Having had the opportunity to go to New York last April I found it definitely to be an extremely interesting city with literally countless things to do. Being confined to Manhattan, I was almost never intimidated (even at Times Square or Empire state Building) and certainly was never scared. In fact if nothing else I was impressed by the cleanliness of the city, my previous big city experienced mainly confined to Los Angeles.
And you know there’s some hipster bakery in Brooklyn that’s doing that too. (At an astoundingly high price – have you any idea how short is the shelf life of a pure young virgin in NYC?)
And yeah, fer cryin’ out loud it does not all smell urinous. That’s another overwrought meme/trope. Sure it does not smell sweetly of big sky and sagebrush, but come on, 8million people and their lunches and vehicles, you can’t have everything. Go into Katz’s to get your good smells there.
Look at Houston’s too. Apparently about one in a hundred inhabitants get murdered there. Who the hell made this chart that they left such glaring errors on them?
The poster I was responding to was referring to safety from violent crime. The overall ranking includes things like “economic safety” and “health safety,” and NYC is in the top 10 when those metrics are included. It’s not in the top 10 on the violent crime index (hence the reference to pages 25-26).
You do not. You might have access to better bagels than me, but great bread has been increasingly easy to get in America for a long time.
Oddly enough, I just finished a bagel. A freshly baked onion bagel with Nova cream cheese and slices of ripe Jersey tomato.
I like it here.
You know, I can’t tell if you are feigning the persona of a NYC snob, or if you really are one. Good job.
Poe’s Law.
Now be off, thou patch, thou rude mechanical, that works for bread upon Athenian stalls, ere an ass’s nole I fix upon thy head.
Count your blessings. The Bay Area is great, but the best bagel anywhere near me is mediocre, and most are awful.
Some people may get nostalgic about their ponds and hay rides, but I get nostalgic for Saturday nights with a snack of bagels, lox, whitefish, and an early edition of the Sunday New York Times. Ah, bliss.
I thought the good tomatoes came from the Hamptons.
Farmers were priced out of eastern Long Island ages ago. Good local tomatoes (grown in sufficient abundance to keep the price under $2 a pound in peak season) come from either New Jersey or up the Hudson River a piece.

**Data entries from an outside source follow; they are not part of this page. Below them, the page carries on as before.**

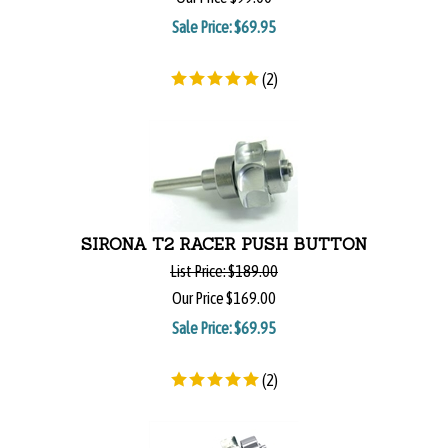
Sale Price: $
69.95
(
2
)
SIRONA T2 RACER PUSH BUTTON
List Price:
$189.00
Our Price
$169.00
Sale Price: $
69.95
(
2
)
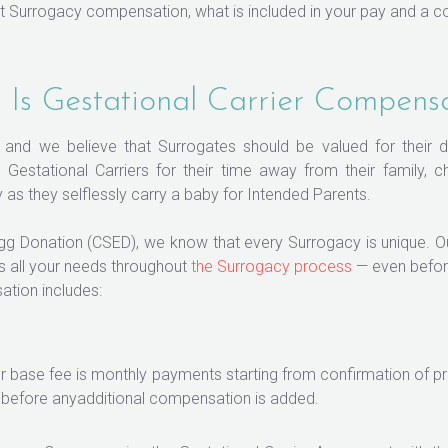
 Surrogacy compensation, what is included in your pay and a c
Is Gestational Carrier Compens
s, and we believe that Surrogates should be valued for their 
Gestational Carriers for their time away from their family, 
as they selflessly carry a baby for Intended Parents.
Egg Donation (CSED), we know that every Surrogacy is unique.
s all your needs throughout
the Surrogacy process
— even befor
ation includes:
 base fee is monthly payments starting from confirmation of pr
— before anyadditional compensation is added.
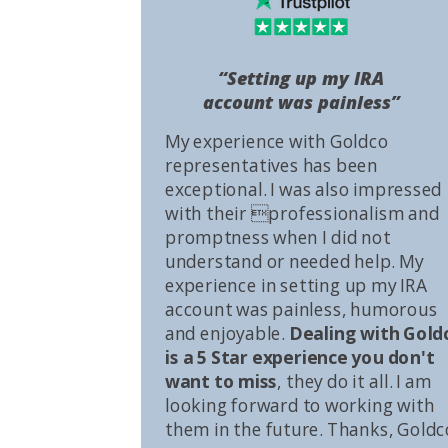
“Setting up my IRA
account was painless”
My experience with Goldco
representatives has been
exceptional. I was also impressed
with their professionalism and
promptness when I did not
understand or needed help. My
experience in setting up my IRA
account was painless, humorous
and enjoyable.
Dealing with Gold
is a 5 Star experience you don't
want to miss
, they do it all. I am
looking forward to working with
them in the future. Thanks, Goldc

But your local produce is ooh la la ALL YEAR ROUND, not just in summer/fall. (If I were in your shoes, I would just put me cream cheese and whitefish on a thick slab of sourdough toast from the nearest bakery. And you can buy the Times anywhere.)
Yeah, but in Chicago you can only get deep-dish Times.
I lived in New York for almost four years:
Interesting? I realize I’m an outlier here, but…no, definitely not. This is not to say that New York is un-interesting, but it is far and away the most overrated city I’ve spent much time in and is definitely not as interesting as it is made out to be. The Manhattan grid pattern, for example, is great for orienting yourself, but is often very boring to walk through. A lot of New York, I think, trades off of incessant self-boosterism and reputations earned in the past as opposed to the current reality.
Intimidating? Not particularly, if you’re used to other cities. If you’ve never been in a big city before then I suppose it might be intimidating at first
Dangerous? No - as others have pointed out New York is currently one of the safest big cities in the US.
For my birthday my daughter sends me whitefish from some nice place. There are many wonderful types of fish here, but whitefish is not among them. And you can’t get red horseradish here. When we visited our old town in NJ I bought some to bring back.
I get the Times delivered - but reading it on Saturday night is the thing I miss. That you can’t do here.
Yeah, produce is great, but in the winter we more or less have winter vegetables only. The rest come from Mexico. Oh, Donald Trump …
You can get Coney Island whitefish year round, but you have to harvest 'em yourself.
Josephson’s Smokehouse in Astoria, Oregon, makes smoked whitefish equal to or better than anything I’ve had in the East.
As for your horseradish…1. Boil beets. 2. Use boiled beets to make pickled beets. 3. Stir some of the broth into your horseradish. If you want, you can put it back into the bottle and pretend you bought it at the store that way. Sheesh, us New York Snobs have to explain how to do EVERYTHING.
Ewwwwww!
Really? The example of how uninteresting New York is to you is to point out its geographic layout? Well, I guess I live in the city of grids, broken up by the occasional diagonal (Chicago), but… really? That’s about the last thing that comes to mind in terms of making a city interesting for me. Different strokes, I guess.
That’s probably because you are a big “E” extrovert who isn’t happy unless you have someone else’s elbows in your ribs 24/7. For anyone who wants to feel alone for more than 5 minutes at a time it is a nightmare.
I have never been somewhere that vibrates before. Doesn’t matter where you are, in the street, in a house, in a sky scraper, everywhere within the city limits literally vibrates. You can put your hand to any surface and feel the rumble. It’s exhausting.
Add to that the need to plan in an hour each way to get to anything “interesting” and I have to challenge your definitions. I can get across my state in the time it takes to get to a grocery store in NYC. And I can make my car payment with what I would save on the groceries.